Le volume d'échanges est resté soutenu, à 1,6 milliard FCFA, confirmant l'intérêt pour la place. SAPH CI a dominé les transactions avec 430,67 millions FCFA, soit près de 27 % du total. Ce niveau d'activité, bien qu'en dessous des pics de la semaine précédente, témoigne d'une liquidité suffisante pour absorber les ordres de vente sans effondrement des cours. La capitalisation totale du marché s'est établie à 16 218,85 milliards FCFA, en léger repli essentiellement dû à la baisse de SONATEL.

Les enseignements de la séance Au-delà des variations quotidiennes, cette séance confirme plusieurs tendances structurelles de la BRVM. D'abord, le poids des valeurs télécoms et bancaires reste prépondérant : SONATEL et NSIA Banque représentent à elles seules une part significative de l'indice, ce qui rend le marché vulnérable à leurs fluctuations. Ensuite, la progression du BRVM-30 et du BRVM Prestige (+0,15 %) montre que les valeurs les plus liquides et les mieux notées continuent d'attirer les investisseurs institutionnels, même en période de consolidation. Enfin, les performances de CIE CI, TRACTAFRIC et SUCRIVOIRE indiquent que le marché commence à intégrer les fondamentaux microéconomiques (résultats, dividendes) plutôt que de suivre une simple dynamique de momentum.

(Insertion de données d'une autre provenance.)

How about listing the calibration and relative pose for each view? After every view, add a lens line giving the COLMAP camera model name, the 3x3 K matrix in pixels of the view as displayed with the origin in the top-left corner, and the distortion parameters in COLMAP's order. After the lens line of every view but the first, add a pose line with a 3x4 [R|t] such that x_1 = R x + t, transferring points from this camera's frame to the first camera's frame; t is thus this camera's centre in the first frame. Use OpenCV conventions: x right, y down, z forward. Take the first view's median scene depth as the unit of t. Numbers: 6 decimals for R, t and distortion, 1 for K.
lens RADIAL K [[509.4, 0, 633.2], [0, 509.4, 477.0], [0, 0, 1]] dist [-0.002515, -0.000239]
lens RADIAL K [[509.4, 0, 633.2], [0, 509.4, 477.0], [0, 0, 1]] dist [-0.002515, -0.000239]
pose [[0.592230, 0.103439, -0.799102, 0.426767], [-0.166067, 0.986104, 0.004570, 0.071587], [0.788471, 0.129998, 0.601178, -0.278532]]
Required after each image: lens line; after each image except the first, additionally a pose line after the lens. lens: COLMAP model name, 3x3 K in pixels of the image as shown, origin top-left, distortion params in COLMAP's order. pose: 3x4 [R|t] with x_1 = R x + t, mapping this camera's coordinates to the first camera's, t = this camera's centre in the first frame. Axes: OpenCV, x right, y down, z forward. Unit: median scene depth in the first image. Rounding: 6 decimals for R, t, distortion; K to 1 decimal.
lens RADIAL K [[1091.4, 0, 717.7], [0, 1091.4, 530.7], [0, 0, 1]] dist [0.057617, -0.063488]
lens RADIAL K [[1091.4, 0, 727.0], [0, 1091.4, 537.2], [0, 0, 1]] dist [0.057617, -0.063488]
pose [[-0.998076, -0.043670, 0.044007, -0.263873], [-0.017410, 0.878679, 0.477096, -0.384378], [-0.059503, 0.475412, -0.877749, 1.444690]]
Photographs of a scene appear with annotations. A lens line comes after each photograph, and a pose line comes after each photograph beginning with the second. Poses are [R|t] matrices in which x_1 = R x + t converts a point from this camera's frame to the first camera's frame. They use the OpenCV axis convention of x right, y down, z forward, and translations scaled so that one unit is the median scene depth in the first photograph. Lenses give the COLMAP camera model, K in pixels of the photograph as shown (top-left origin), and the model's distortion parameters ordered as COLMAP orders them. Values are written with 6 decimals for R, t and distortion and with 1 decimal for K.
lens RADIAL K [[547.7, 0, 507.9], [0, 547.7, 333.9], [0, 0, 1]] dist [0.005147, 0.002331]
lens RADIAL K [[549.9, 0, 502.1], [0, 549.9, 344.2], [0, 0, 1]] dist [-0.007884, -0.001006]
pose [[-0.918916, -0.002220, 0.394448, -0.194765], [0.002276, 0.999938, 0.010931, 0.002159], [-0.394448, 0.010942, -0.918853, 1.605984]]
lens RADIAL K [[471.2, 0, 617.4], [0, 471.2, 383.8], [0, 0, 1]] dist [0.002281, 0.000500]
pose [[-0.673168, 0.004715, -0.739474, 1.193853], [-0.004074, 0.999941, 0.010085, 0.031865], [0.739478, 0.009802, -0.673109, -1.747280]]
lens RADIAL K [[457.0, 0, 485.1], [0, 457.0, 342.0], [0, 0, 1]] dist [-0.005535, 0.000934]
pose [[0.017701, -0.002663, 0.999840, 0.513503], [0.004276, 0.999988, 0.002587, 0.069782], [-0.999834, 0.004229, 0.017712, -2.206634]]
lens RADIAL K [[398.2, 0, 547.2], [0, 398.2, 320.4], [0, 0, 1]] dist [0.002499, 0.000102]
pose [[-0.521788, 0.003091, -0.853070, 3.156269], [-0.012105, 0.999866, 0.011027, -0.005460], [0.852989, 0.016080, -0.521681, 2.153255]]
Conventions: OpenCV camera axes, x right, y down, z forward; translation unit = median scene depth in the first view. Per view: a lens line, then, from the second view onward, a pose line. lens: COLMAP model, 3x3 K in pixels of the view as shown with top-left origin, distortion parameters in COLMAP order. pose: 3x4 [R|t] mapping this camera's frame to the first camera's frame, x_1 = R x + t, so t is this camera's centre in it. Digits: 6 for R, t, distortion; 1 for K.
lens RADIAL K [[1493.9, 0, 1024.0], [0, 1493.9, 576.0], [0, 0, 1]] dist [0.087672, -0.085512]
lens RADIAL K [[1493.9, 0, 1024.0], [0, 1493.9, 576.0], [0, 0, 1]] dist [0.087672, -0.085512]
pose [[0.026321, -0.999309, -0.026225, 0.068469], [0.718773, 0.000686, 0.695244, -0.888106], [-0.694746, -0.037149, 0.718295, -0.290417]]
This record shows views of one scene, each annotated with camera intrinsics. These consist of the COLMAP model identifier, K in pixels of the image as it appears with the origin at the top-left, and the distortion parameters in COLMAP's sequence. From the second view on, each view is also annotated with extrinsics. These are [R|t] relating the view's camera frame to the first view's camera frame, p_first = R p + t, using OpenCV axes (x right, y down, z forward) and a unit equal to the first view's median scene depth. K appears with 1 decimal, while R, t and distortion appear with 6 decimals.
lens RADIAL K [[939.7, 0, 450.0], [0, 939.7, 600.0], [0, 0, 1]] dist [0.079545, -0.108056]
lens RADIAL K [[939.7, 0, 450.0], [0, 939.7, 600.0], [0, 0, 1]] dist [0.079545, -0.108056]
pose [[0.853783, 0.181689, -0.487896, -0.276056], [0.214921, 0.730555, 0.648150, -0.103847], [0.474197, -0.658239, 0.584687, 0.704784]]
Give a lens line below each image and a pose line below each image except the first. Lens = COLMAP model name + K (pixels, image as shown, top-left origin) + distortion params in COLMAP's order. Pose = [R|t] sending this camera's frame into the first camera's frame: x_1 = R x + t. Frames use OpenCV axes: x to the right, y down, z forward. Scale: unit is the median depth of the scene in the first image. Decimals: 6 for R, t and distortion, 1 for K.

Rappelons que le marché était en forte hausse depuis le début mai : le BRVM Composite avait gagné 1,99 % la semaine du 15 mai, passant de 404,60 à 412,64 points. Le record du 21 mai (421,55) représentait une progression de près de 2 % en une seule séance, un rythme difficilement soutenable. La consolidation actuelle est donc une respiration naturelle, d'autant que l'environnement macroéconomique régional reste favorable, avec des perspectives de croissance solides dans l'UEMOA.

Cette séance de consolidation illustre la maturité croissante de la BRVM, où les investisseurs alternent entre prises de bénéfices et repositionnement tactique. À mesure que le marché intègre les résultats annuels 2025 et les perspectives 2026, on pourrait assister à une plus grande différenciation entre les valeurs, fondée sur les fondamentaux plutôt que sur l'euphorie générale. La capacité de la place à maintenir des volumes d'échanges élevés dans un contexte de correction bénigne est un signal encourageant pour sa liquidité à long terme.